Print every record exactly as it appears. Leave the pictures out.

[Opening RECORDED DATA section]

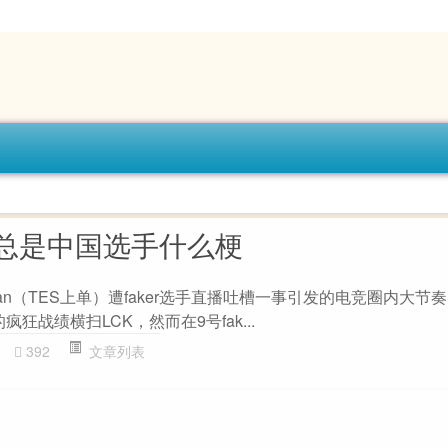
总是中国选手什么梗
gtian（TES上单）遭faker选手直播吐槽一事引发的电竞圈内大节奏。
疯狂战绩横扫LCK，然而在9号fak...
392
文章列表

[Closing RECORDED DATA section]

- _YOUR SOLUTION_
总是中国选手什么梗
gtian（TES上单）遭faker选手直播吐槽一事引发的电竞圈内大节奏。
疯狂战绩横扫LCK，然而在9号fak...
392
文章列表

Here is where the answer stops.